QUOTE OF THE DAY: "Francke’s brother Patrick Francke, who has been a staunch defender of Gable and believes that he was wrongly convicted, said in an email that he was “ecstatic!” by the Supreme Court ruling. He praised the advocacy of Nell Brown, Gable’s assistant federal public defender. “Big day, red letter day,” Francke said.
----------------------------------------------------------------------------------
PASSAGE OF THE DAY: "Seven of the state’s eight material witnesses who implicated Gable in the high-profile murder had since recanted, and the record showed police had “pressured and incentivized them to testify against him,” at the time of Gable’s trial, (Defence Attorney) Brown wrote. “The Ninth Circuit affirmed the district court’s holdings, after a detailed presentation of new evidence, that the state court violated Gable’s right to present his defense by excluding Crouse’s confession, and that a reasonable jury, more likely than not, would have acquitted Gable had it heard all the evidence,” Brown wrote in her response to the state’s petition. Brown argued that Gable’s defense at trial “was violated by the exclusion of trustworthy evidence of another man’s guilt.” “Having no physical evidence against Gable, the State built its case exclusively on the testimony of incentivized witnesses — jailhouse snitches and criminals,” Brown wrote."
-----------------------------------------------------------
STORY: "US Supreme Court denies Oregon petition to reinstate Frank Gable’s conviction in killing of state prisons chief," by Staff Writer Maxine Bernstein, published by The Oregonian, on April 24, 2023.
- - - - -
**Goals**
[1] Answer these questions about the Gable case text:
(a) What one-word reaction, in quotation marks, did Patrick Francke give to the Supreme Court ruling?
(b) How many of the state's eight material witnesses had recanted?
(c) Which publication ran the story, and on what date?
[2] Put the lines of the listing, from its first line up to and including the line with "The clock reads **12:07:51**", into a JSON list of strings, one string per line, with blank lines left out. Give only these lines.
- - - - -
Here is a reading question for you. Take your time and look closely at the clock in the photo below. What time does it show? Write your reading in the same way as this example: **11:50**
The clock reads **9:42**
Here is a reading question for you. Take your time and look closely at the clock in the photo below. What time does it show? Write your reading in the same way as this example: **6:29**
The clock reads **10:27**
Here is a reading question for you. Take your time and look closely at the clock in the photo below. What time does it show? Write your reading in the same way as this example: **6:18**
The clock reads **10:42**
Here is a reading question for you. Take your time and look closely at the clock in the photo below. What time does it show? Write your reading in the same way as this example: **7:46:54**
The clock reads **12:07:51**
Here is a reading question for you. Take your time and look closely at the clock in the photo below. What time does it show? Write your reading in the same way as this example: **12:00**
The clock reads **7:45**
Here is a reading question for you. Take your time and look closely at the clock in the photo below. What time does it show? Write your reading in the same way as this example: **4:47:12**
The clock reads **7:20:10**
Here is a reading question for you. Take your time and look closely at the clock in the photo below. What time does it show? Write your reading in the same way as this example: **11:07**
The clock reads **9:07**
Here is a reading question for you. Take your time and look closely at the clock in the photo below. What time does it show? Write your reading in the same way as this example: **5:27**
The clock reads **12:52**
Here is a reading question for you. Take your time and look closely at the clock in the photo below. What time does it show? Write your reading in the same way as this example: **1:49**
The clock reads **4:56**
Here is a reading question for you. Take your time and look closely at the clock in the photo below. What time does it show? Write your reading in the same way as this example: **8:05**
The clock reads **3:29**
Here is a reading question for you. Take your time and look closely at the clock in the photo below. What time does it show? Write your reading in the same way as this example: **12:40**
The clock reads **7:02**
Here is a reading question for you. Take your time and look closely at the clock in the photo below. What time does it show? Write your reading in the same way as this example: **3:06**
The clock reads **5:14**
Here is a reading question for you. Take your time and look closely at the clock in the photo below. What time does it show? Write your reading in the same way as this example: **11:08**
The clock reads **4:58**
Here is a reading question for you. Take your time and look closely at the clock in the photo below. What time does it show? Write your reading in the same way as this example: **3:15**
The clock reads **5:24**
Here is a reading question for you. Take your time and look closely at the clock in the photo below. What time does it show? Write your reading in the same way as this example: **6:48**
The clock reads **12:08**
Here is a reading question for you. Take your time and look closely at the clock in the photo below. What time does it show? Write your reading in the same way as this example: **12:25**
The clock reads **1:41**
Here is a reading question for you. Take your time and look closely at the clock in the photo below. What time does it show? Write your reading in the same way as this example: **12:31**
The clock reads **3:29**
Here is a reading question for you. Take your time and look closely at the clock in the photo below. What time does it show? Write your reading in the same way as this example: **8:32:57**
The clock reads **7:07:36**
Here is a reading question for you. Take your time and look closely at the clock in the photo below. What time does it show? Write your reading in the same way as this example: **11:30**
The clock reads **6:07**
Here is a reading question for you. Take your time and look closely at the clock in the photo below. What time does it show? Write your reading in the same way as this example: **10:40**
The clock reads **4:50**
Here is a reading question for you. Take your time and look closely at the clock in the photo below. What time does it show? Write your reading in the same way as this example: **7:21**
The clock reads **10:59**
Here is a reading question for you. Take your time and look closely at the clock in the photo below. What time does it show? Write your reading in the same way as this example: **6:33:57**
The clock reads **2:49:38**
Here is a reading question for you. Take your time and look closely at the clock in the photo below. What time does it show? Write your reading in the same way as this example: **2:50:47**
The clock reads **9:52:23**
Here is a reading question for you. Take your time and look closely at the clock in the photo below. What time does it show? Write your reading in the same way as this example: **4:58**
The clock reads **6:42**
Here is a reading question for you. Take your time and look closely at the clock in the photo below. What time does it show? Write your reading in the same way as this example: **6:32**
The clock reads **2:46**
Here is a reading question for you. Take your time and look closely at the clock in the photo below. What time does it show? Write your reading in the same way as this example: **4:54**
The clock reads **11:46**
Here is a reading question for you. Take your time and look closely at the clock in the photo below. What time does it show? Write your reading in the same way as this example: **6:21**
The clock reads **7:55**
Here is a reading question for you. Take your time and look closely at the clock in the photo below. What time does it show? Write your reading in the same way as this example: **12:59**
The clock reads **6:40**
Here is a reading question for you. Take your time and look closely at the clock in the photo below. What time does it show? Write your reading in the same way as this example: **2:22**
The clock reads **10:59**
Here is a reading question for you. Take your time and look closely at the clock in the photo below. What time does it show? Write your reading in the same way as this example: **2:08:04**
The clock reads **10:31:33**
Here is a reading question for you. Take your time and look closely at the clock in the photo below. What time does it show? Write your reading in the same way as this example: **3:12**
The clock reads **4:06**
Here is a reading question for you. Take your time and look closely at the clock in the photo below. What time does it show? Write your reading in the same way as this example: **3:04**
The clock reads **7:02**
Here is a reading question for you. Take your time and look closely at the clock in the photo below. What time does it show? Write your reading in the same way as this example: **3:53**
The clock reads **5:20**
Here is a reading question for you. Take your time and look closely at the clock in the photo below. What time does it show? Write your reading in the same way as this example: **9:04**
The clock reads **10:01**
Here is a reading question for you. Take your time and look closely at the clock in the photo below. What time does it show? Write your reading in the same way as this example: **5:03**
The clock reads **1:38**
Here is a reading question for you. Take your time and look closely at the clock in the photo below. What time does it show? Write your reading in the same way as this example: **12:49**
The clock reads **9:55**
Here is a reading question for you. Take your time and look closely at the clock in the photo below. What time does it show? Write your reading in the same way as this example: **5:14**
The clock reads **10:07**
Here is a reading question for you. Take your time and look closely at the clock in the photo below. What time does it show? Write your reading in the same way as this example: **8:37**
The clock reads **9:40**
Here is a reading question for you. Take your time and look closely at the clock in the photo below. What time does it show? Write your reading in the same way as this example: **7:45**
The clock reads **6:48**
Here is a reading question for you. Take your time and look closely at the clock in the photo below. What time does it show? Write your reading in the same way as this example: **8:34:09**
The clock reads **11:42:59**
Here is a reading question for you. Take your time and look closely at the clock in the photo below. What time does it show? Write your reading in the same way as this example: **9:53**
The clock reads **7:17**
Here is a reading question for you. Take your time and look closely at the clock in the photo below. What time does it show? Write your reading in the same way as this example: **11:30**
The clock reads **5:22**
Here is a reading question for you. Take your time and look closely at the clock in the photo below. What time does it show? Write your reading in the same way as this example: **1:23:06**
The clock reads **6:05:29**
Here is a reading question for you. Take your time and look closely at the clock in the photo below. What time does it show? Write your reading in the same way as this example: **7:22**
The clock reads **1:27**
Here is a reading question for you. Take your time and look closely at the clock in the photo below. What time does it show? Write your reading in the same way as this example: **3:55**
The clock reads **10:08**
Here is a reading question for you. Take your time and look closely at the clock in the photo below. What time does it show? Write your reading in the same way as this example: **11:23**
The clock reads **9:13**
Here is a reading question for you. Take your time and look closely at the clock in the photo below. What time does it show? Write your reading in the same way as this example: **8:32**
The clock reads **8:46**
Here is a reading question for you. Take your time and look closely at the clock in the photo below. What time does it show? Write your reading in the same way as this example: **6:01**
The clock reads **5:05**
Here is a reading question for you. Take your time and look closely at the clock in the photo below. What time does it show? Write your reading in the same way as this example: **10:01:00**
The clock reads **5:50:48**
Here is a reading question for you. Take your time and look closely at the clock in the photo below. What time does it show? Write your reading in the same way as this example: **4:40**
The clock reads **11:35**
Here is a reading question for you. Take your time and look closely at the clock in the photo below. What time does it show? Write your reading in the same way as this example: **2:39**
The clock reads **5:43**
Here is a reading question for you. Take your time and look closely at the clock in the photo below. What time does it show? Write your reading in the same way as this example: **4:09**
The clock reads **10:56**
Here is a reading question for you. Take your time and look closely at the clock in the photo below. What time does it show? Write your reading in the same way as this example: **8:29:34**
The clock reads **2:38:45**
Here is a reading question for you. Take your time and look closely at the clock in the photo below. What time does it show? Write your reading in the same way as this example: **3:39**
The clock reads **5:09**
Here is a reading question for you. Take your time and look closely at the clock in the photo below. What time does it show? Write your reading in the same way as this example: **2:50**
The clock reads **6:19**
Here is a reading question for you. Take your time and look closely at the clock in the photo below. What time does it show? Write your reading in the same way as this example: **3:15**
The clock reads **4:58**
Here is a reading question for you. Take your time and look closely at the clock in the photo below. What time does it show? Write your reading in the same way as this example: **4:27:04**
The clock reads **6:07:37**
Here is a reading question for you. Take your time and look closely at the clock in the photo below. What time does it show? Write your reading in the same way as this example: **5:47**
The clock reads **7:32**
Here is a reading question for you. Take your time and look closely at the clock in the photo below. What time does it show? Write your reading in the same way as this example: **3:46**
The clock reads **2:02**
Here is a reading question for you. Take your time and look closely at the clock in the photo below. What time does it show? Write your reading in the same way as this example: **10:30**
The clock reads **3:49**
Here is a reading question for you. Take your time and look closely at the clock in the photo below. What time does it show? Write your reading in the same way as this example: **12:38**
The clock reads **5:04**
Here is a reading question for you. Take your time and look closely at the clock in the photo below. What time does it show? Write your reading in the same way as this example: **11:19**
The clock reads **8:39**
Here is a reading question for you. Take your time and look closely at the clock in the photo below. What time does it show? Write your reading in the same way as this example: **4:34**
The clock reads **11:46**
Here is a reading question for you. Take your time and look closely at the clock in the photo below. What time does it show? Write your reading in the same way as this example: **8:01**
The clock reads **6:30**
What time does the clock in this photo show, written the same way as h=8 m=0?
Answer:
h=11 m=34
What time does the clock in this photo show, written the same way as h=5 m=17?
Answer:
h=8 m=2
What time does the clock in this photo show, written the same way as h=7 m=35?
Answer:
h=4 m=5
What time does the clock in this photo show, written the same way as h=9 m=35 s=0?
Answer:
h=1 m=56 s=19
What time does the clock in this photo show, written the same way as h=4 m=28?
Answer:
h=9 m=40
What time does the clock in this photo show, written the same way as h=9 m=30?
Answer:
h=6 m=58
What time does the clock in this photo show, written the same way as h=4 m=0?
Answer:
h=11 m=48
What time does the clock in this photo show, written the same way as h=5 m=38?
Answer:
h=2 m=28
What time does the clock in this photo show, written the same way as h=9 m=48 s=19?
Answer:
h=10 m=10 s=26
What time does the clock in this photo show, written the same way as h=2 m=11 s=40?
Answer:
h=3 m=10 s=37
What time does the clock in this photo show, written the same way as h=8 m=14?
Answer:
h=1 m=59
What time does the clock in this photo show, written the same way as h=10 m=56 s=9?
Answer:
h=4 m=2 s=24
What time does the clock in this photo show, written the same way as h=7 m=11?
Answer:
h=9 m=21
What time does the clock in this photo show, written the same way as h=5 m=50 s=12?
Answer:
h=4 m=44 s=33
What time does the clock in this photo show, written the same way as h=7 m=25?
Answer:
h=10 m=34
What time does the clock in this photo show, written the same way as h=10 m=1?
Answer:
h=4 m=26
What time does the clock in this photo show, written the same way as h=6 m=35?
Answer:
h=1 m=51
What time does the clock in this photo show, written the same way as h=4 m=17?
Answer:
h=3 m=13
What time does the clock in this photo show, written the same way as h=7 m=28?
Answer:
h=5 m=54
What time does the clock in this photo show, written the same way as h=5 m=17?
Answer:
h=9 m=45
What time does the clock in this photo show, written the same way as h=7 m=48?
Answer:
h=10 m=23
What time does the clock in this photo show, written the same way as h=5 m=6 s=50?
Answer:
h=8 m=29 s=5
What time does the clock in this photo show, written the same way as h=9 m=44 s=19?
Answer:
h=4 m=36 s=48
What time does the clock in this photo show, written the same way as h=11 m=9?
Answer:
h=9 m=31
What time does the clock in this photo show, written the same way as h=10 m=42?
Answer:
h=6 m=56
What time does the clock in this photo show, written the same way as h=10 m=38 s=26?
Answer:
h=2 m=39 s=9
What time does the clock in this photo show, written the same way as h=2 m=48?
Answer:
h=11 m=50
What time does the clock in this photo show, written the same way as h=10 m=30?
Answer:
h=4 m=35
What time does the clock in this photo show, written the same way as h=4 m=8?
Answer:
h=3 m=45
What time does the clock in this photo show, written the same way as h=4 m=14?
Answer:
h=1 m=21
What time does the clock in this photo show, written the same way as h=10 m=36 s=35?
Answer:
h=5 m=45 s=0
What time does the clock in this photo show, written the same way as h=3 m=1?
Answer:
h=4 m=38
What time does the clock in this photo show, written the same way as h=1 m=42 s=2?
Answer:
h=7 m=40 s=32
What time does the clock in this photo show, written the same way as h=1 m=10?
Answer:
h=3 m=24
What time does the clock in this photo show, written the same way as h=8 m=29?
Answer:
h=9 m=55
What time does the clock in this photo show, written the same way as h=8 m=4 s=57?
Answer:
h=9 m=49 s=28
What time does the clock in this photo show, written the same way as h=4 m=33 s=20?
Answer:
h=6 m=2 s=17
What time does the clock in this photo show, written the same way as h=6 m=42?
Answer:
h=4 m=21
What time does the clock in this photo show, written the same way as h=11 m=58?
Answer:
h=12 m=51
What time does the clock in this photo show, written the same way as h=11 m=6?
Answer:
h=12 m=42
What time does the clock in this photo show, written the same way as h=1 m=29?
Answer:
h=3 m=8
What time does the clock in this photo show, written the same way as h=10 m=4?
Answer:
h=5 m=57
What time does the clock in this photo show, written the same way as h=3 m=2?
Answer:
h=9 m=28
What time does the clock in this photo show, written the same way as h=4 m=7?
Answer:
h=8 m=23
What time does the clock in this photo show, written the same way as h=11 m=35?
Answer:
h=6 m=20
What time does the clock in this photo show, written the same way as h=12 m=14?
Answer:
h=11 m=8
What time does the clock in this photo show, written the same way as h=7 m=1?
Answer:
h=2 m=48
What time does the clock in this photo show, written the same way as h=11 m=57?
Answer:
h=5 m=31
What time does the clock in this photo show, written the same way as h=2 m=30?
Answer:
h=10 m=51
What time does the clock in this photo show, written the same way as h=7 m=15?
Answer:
- - - - -
**Solution set**
[1]
(a) "ecstatic!"
(b) Seven
(c) The Oregonian, on April 24, 2023

[2]
[
  "Here is a reading question for you. Take your time and look closely at the clock in the photo below. What time does it show? Write your reading in the same way as this example: **11:50**",
  "The clock reads **9:42**",
  "Here is a reading question for you. Take your time and look closely at the clock in the photo below. What time does it show? Write your reading in the same way as this example: **6:29**",
  "The clock reads **10:27**",
  "Here is a reading question for you. Take your time and look closely at the clock in the photo below. What time does it show? Write your reading in the same way as this example: **6:18**",
  "The clock reads **10:42**",
  "Here is a reading question for you. Take your time and look closely at the clock in the photo below. What time does it show? Write your reading in the same way as this example: **7:46:54**",
  "The clock reads **12:07:51**"
]